DHF containing or referencing all design control records from plan through transfer — 820.30(j) index-and-reference structure preserved as QMSR 820.10(c).
ISO 13485 7.3.10 design and development file requires risk management file integration and completeness review at design transfer — not explicit in Part 820.30(j).
DHF completeness verification at design transfer and risk management file integration — fragmented design records without a formal completeness gate are a recurring gap.
Maps to
QMSR / ISO 13485: §820.30(j) Design history file.
ISO 13485: §7.3 Design and development
Requirement text
A Design History File (DHF) must be established and maintained for each type of device. The DHF must contain or reference the records necessary to demonstrate that the design was developed in accordance with the approved design plan and applicable regulatory requirements.
Why this clause exists
The Design History File is the documentary record of the design process — not a description of the design, but the evidence that the design was developed following a defined plan through the required stages of inputs, outputs, review, verification, validation, and transfer. FDA introduced the DHF requirement in the original Part 820 specifically to create an auditable trail of design decision-making: inspectors needed a single, navigable compilation of design evidence rather than scattered records across multiple departments and systems. The DHF is inspectable because regulators understand that the design process is where patient safety is most directly determined — a device's safety and effectiveness properties are set during design, and the records that demonstrate those properties were established deliberately, reviewed by qualified personnel, and verified against requirements are the evidentiary foundation of every subsequent regulatory submission that relies on design data. The requirement that the DHF be maintained as a living document throughout development — not assembled retrospectively — reflects the regulatory finding that retrospectively assembled files tend to be selective: documents that document failures, design iterations, and resolved problems during development provide a more complete and honest record than those compiled after transfer when only successful outcomes remain. Risk management file integration as a DHF component reflects the QMSR's alignment with ISO 14971:2019: the design process is the primary mechanism for implementing risk controls, and the DHF must demonstrate that those controls were identified, implemented, and verified — not just that the product specifications were met.
What changed
§820.30(j) — Part 820 (legacy)
"Each manufacturer shall establish and maintain a DHF for each type of device. The DHF shall contain or reference the records necessary to demonstrate that the design was developed in accordance with the approved design plan and the requirements of this part."
§7.3.10 — ISO 13485:2016 (current)
"The organization shall maintain a design and development file for each medical device type or medical device family. This file shall include or reference records generated to demonstrate conformity to the requirements for design and development and records for design and development changes."
Δ File scope expands from device type to also cover medical device families; records must now cover design change history explicitly, not only conformity to the original design plan.

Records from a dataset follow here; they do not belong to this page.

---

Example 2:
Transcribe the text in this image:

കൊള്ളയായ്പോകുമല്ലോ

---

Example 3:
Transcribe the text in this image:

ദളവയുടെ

Common gaps (what we see in audits)
- DHF missing risk management file integration — Under QMSR, the design history must include or reference risk management records because ISO 13485 7.3.3 makes risk management outputs a design input. Many Part 820-era DHFs do not reference the risk management file, hazard analyses, or risk control traceability as part of the design history.

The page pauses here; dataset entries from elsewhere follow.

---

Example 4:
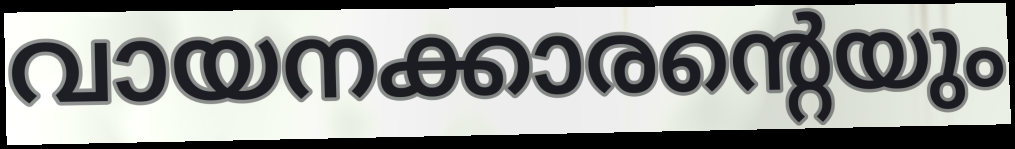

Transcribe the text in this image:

വായനക്കാരന്റെയും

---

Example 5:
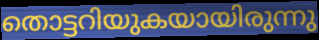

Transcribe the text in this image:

തൊട്ടറിയുകയായിരുന്നു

- No DHF completeness review at design transfer — ISO 13485 7.3.10 and good practice under the QMSR require that the DHF/DDF be verified for completeness — confirming all required records are present, approved, and retrievable — before or at the time of design transfer. Many companies compile the DHF retrospectively rather than verifying its completeness as a design transfer gate.

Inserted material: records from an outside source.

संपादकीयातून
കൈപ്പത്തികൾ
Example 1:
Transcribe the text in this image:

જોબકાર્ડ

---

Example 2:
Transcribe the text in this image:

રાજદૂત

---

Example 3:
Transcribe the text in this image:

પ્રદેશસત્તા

- DHF does not include records for expanded QMSR requirements — The QMSR's incorporation of ISO 13485 expands the scope of design control records beyond what Part 820 required. DHFs that met Part 820 may lack records for interface management, prior design references, usability evaluation, clinical evaluation, and manufacturing suitability verification — all now expected as part of the design history.
- Fragmented design records — Records of design changes or verification results are stored in personal drives or physical binders not referenced in a central 'DHF index.' ISO 13485 §7.3.10 requires the file to be maintained for each design.
- Missing legacy DHF for ISO-only systems — ISO-certified firms moving to the U.S. market often lack the 'DHF' structure, having only a 'DDF' that may miss earlier design iterations.